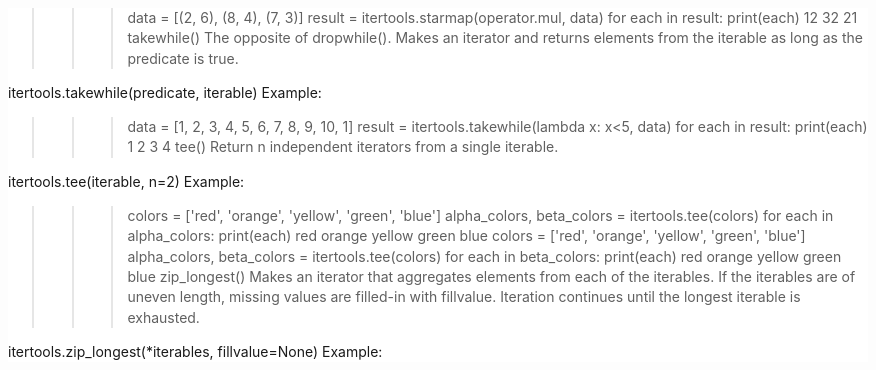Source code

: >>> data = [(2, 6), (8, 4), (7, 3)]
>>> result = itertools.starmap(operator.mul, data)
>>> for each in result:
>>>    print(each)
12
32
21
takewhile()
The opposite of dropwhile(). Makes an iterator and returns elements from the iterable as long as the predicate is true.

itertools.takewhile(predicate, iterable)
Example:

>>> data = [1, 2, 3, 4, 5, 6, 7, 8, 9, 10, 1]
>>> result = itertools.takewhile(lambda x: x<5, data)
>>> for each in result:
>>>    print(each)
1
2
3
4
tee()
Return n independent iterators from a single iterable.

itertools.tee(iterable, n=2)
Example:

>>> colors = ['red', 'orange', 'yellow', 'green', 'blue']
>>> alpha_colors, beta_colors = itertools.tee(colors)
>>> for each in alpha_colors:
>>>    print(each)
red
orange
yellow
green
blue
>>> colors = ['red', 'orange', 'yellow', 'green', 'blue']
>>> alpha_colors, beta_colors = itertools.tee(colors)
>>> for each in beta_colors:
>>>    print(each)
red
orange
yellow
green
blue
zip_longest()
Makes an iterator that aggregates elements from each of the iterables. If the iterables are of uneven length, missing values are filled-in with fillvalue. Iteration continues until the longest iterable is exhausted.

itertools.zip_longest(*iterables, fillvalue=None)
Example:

...

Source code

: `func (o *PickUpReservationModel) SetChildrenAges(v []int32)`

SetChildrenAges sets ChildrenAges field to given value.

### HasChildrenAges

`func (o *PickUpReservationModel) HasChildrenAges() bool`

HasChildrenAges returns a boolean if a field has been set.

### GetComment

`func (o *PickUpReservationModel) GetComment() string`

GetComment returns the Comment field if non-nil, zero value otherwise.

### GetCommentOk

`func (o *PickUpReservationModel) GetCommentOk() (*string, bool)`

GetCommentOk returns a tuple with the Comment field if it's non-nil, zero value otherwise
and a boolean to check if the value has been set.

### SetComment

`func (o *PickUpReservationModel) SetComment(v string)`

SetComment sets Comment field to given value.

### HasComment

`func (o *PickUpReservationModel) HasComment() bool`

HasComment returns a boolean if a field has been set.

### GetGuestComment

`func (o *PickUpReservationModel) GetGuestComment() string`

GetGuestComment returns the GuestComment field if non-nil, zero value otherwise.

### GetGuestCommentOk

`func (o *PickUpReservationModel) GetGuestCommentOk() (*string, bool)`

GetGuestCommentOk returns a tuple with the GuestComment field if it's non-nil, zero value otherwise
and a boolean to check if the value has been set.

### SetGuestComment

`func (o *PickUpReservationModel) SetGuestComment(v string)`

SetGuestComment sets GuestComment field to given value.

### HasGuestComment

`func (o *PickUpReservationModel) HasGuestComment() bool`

Exercise prompt - Where the data above reaches the line holding "(o *PickUpReservationModel) HasComment()", begin printing, and stop after the line holding "(o *PickUpReservationModel) GetGuestComment()". Each line must be reproduced exactly, with nothing else added.

Task output -
`func (o *PickUpReservationModel) HasComment() bool`

HasComment returns a boolean if a field has been set.

### GetGuestComment

`func (o *PickUpReservationModel) GetGuestComment() string`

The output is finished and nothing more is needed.